# how long does it take for a puppy to learn its name?



## Soto

brought home our15 week old puppy 2 days ago and have been calling her by her name since then but she has no clue what her name is. Our last Shepherd learn her name within a day. I'm just curious how long it took for all of your puppies to learn their name.


----------



## llombardo

Within a day or two. My golden puppy took about two days. Just say the puppy's name and make some kind of noise to get its attention , once it looks at you give a treat. Repert this about 10-15 times a day.


----------



## Cassidy's Mom

How have you tried to teach her her name? Or are you just saying it and expecting her to understand?


----------



## Bentley's Momma

Soto said:


> brought home our15 week old puppy 2 days ago and have been calling her by her name since then but she has no clue what her name is. Our last Shepherd learn her name within a day. I'm just curious how long it took for all of your puppies to learn their name.


The first few days we said our puppy's name and it meant absolutely nothing to him. After the following exercise, he now almost always responds immediately by looking up at us in the eye to his name.

1. In a quiet room (where there aren't distractions) have treats out so she knows you have treats in your hand. 
2. Say her name. 
3. As soon as she looks at you in the eye immediately after you say her name, click a clicker and give her a treat.
4. Repeat at least 10 times, take a break, and repeat again later. 

You could probably do it without the clicker but our boy seems to learn quicker when we reinforce good behaviors with a click before a treat.


----------



## doggiedad

in the book "German Shepherd Dog Standards and Learning" it says
2 days, 4 hours and 26 minutes and if it takes you 2 days, 4 hours
and 28 minutes you're a lousy trainer or your dog is learning challanged.



Soto said:


> brought home our15 week old puppy 2 days ago and have been calling her by her name since then but she has no clue what her name is.

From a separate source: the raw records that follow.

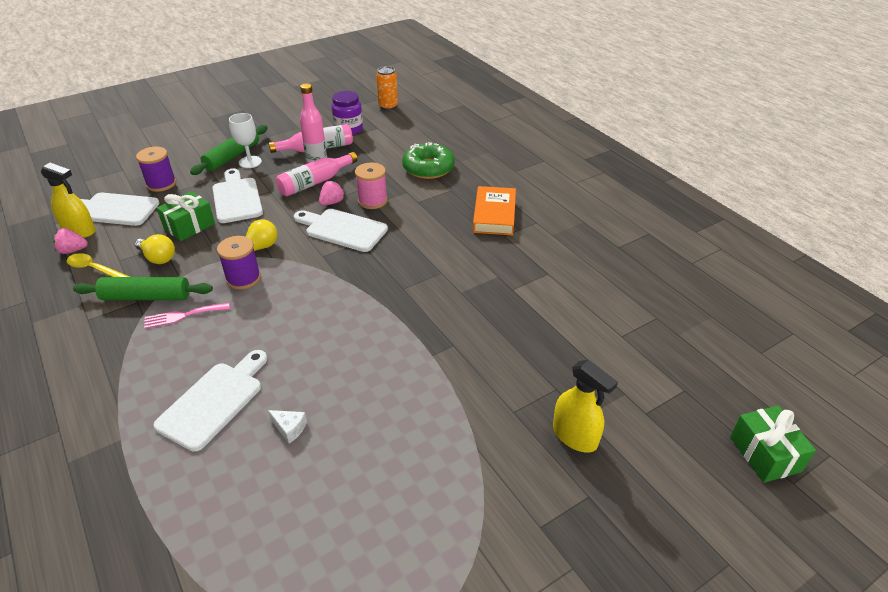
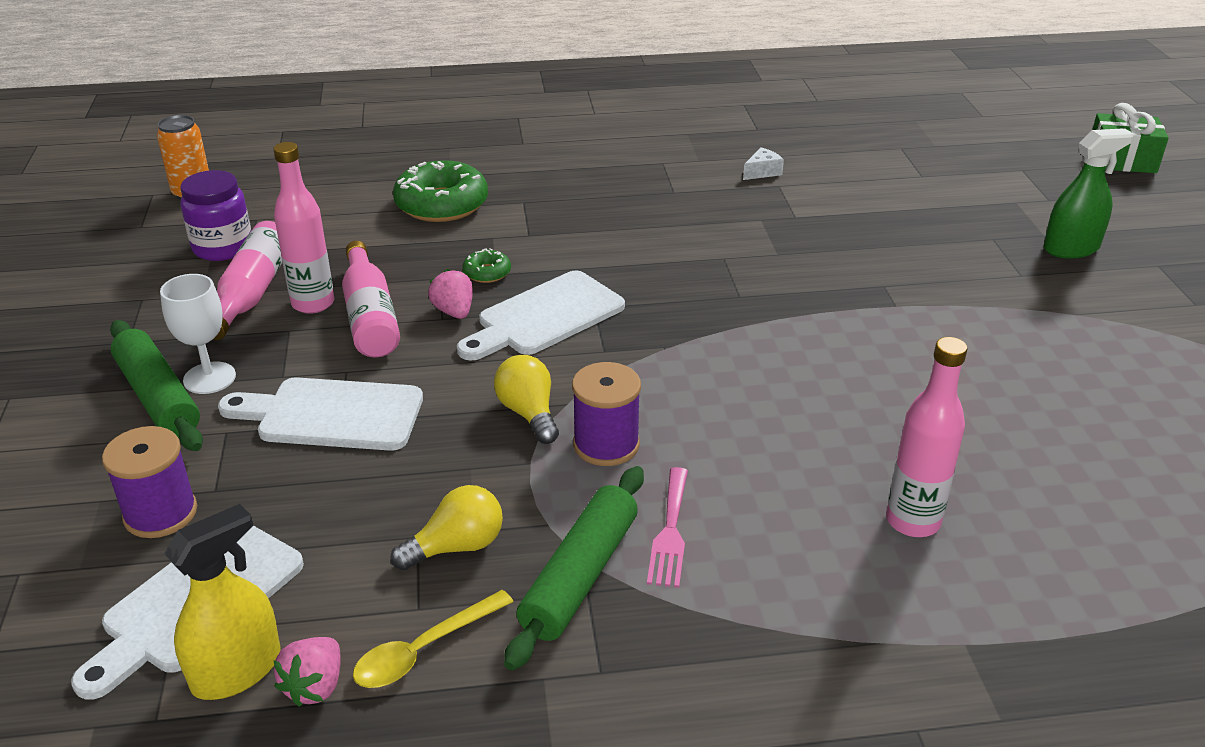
camera: 65 degrees left, 5 degrees down
(189, 226) = (377, 490): green gift -> none
(214, 401) = (912, 521): white cutting board -> pink bottle
(289, 428) = (996, 453): white cheese -> white cheese (762, 172)
(372, 201) = (487, 273): pink spool -> green donut
(494, 215) = (619, 186): orange book -> none
(575, 436) = (1071, 248): yellow spray bottle -> green spray bottle

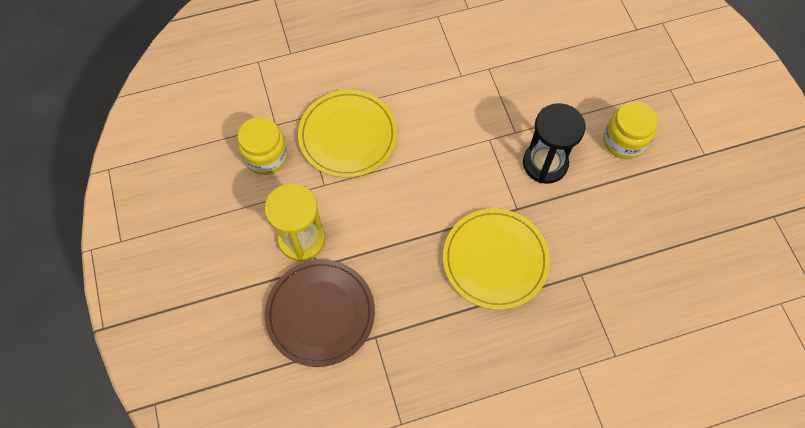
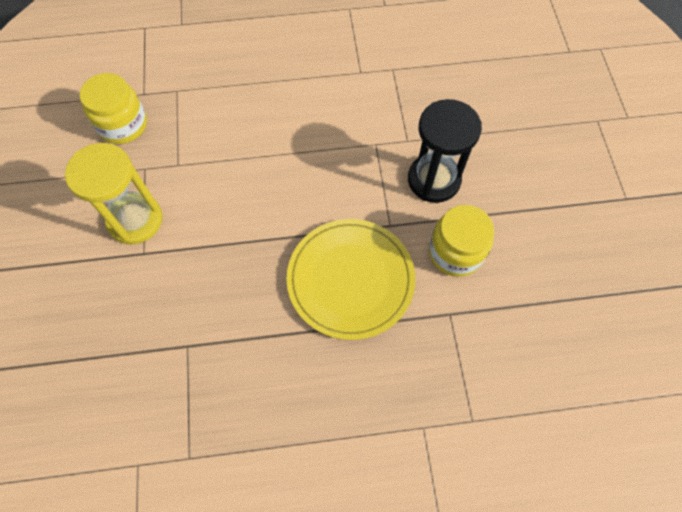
camera: 10 degrees right, 0 degrees up
(320, 313) = (131, 307): brown plate -> none
(348, 135) = (218, 116): yellow plate -> none
(624, 141) = (532, 169): yellow jar -> yellow jar (455, 252)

Our last Shepherd learn her name within a day. I'm just curious how long it took for all of your puppies to learn their name.


----------



## Shade

I agree it's all about marker training. 

Name = attention (look at me) = treat and praise

I used a clicker and within two days Delgado knew his name 100%, I keep treats on me pretty much constantly for the first few months to mark behaviours I like and attention is one of them. Do it all the time and everywhere, call their name and mark when they look at you and treat


----------



## Rangers_mom

Hmm, I just realized that I haven't taught a dog a name in like 20 years. Every one of our recent dogs came with a name. Never really thought about how long it took to teach a name. Interesting discussion.


----------



## doggiedad

um, good question and perspective.



Cassidy's Mom said:


> How have you tried to teach her her name? Or are you just saying it and expecting her to understand?


----------



## Soto

Cassidy's Mom;4405017 said:


> How have you tried to teach her her name? Or are you just saying it and expecting her to understand?


we have been calling her by her name clapping as we say her name or right before and when she comes to us we give her a treat and say good girl. But she will be laying on her bed and when I say her name she won't even look at me its like she cant hear me or she's deaf. today is day 4 since we brought her home and she is still not looking at us when we call her name and I'm starting to worry. My last Shepherd knew his name within one day two at the most and so did my Havanese puppy.


----------



## egregc

> we have been calling her by her name clapping as we say her name or right before and when she comes to us we give her a treat and say good girl. But she will be laying on her bed and when I say her name she won't even look at me its like she cant hear me or she's deaf. today is day 4 since we brought her home and she is still not looking at us when we call her name and I'm starting to worry. My last Shepherd knew his name within one day two at the most and so did my Havanese puppy.



Hi, I have same problem with my doberman. I have her for 3 days now and she is 8 weeks old.
If I sneez, or if i crush a paper while she sleeps she woke up. When I want to call her, she does not respond, does not follow the sound, in short she doesn't come.
Any suggestion?
Can you tell me how it went with your dog? Have you succeeded or did your dog have any hearing problems.
Or if there is anyone who has or had the same experiance?


Best regards

Gregor


----------



## Damicodric

Ten year old thread.

Hope the dog learned it’s name, huh?


----------



## WNGD

How did I ever have the last 6 dogs learn their names without treats? I'm so confused maybe they were tricking me .....

You are their world for the first X weeks. How hard is it to say their name enthusiastically when they are constantly running after you and all they crave is your attention?


----------



## MineAreWorkingline

Damicodric said:


> Ten year old thread.
> 
> Hope the dog learned it’s name, huh?


LMAO


----------